I’ve had a comment from Pelf at The Giving Hands. This young woman who is a biologist and veterinarian (apart from many other things from A to Z she’s been in her life) has started a blog to write specifically on the issues of saving and protecting the environment. Her own blogging challenge has been to blog about environment for the whole month, from Sept 15th to October 15th. As she is inviting us to read and comment on her blog, I found this post about green gifts particularly interesting. A few of my colleagues at work are getting married next year, so I might start thinking of something “green” for them. Read 10 ways to green your gifts.

The Rule of Freebies?

A year ago Richard Fair wrote this evocative and thought-provoking post “Is it OK to blog while off sick?” Unfortunately, it’s absolutely not OK for me, not even because I’m afraid at work they may be reading my blog, but because I feel too bad to be sitting in front of the monitor. So, here is this unplanned pause, and apologies for any comments that I might not answer in the meantime.

In short, I’ve caught this cold. I had a family member having a bit of a temp last weekend, and on Tuesday at work I was shivering with cold inside. On Tuesday night I had high temperature myself, which I seem to have managed to stop. But my throat is so sore that I cannot fall asleep at night, and as from this morning I’m also coughing, and now I’m dreading going to the doctors.

I commend all the good health professionals for the job they do, and my gratitude to some of them is as deeper as they saved my life a couple of times. But there were other situations.
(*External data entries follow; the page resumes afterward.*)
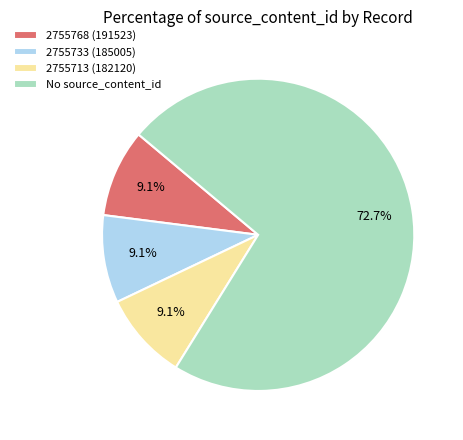

Is the sum of 2755768 (191523) and No source_content_id greater than half?

Yes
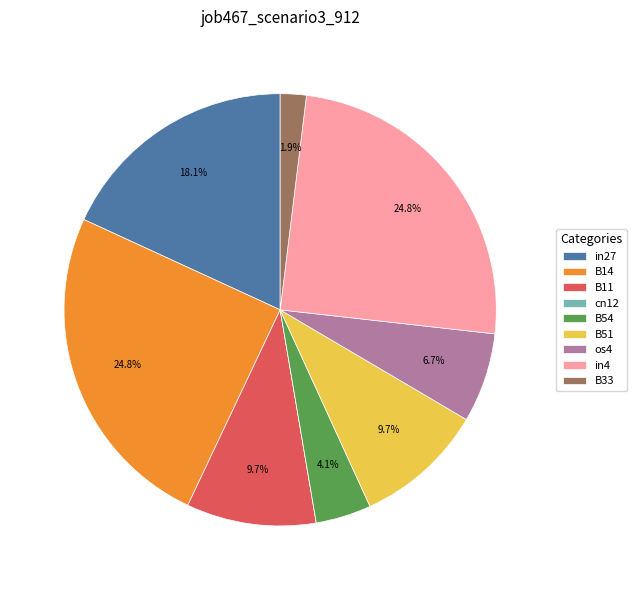

Combined, do B54 and B33 account for over 50%?

No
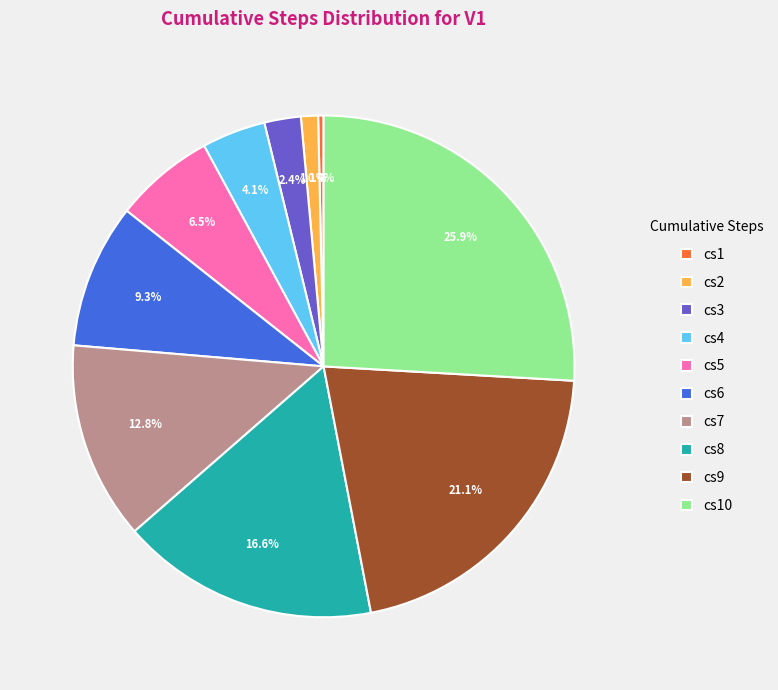

Is there a majority slice in this chart?

No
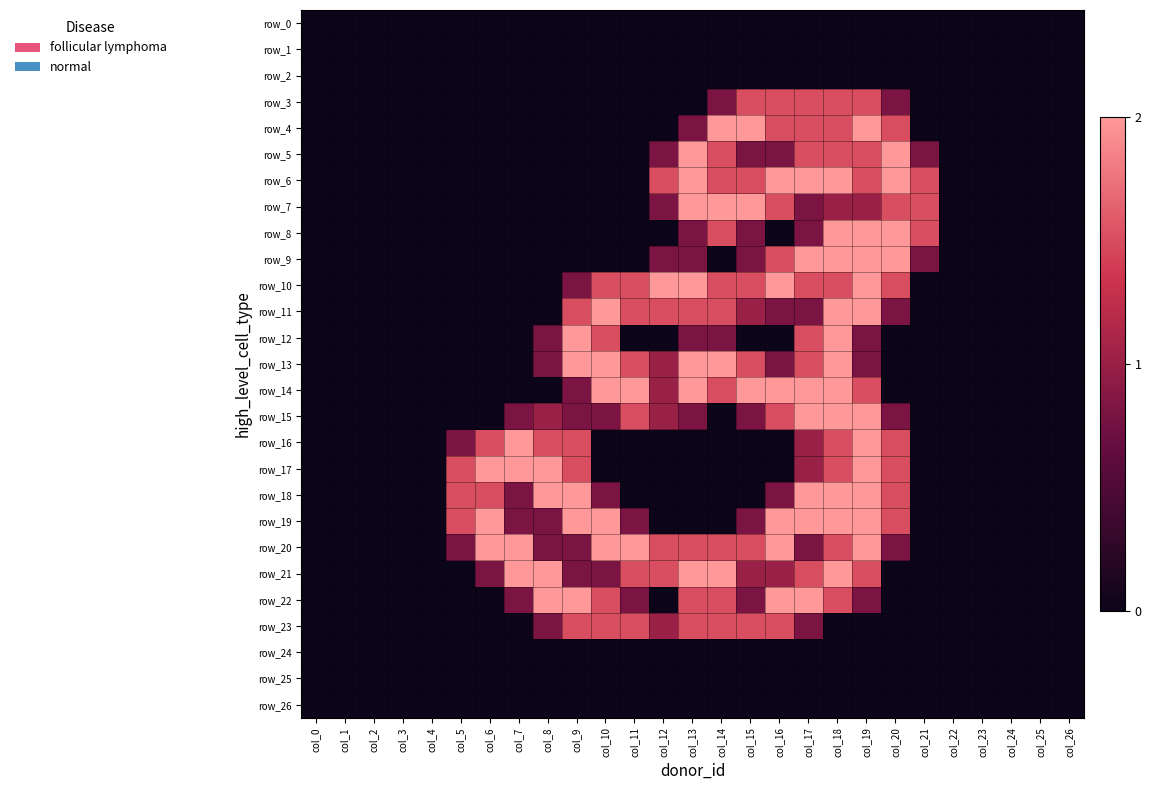

Is it true that row_12 equals 1.1 at col_19?

False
Several years ago, during my first year in England, I required an urgent X-ray in the stomach area. This happened on the first weekend after the New Year. At first, there was no GP available. Then there was no ambulance car. In excruciating pain, I went to the hospital in a family car, a Ford Mondeo. At the hospital, I had to wait for X-ray for three and a half hours. During this time, five or six people came in, told me about the drawbacks of X-ray (as if I didn’t know myself!), and then asked this question.

Are you sure you’re not pregnant?

Yes, I was totally sure. But again and again they kept asking me, as if the previous group didn’t communicate my answer to the next. Eventually I received my treatment, but the sheer amount of time that was spent dangerously in vain is staggering.

And now I’m trying to book in with my GP. Yesterday when I felt really bad and could barely leave the bed, I phoned the surgery asking if the doctor could visit me at home. It was very cold, windy, and exactly at the time of my call it’s been raining cats and dogs. Going out to see a doc in such weather would only make things worse for me.

Upon finishing listening to my symptoms, the receptionist said:

I’m afraid we only visit the patients at home in the case of emergency“.

Oh good, at least there was a confirmation that mine wasn’t the case of emergency (surely I didn’t expect it to be). That was a relief. But if it was such emergency case, surely I’d be dialling a three-digit number, wouldn’t I?

I wholeheartedly believe that education and healthcare are the two “luxuries” that must be available to everyone for free. At the same time, as we know through experience, a lot of “freebies” are often of average quality. It’s sad and alarming when the rule of freebies extends to at least one of the fields that help to build and to protect the society.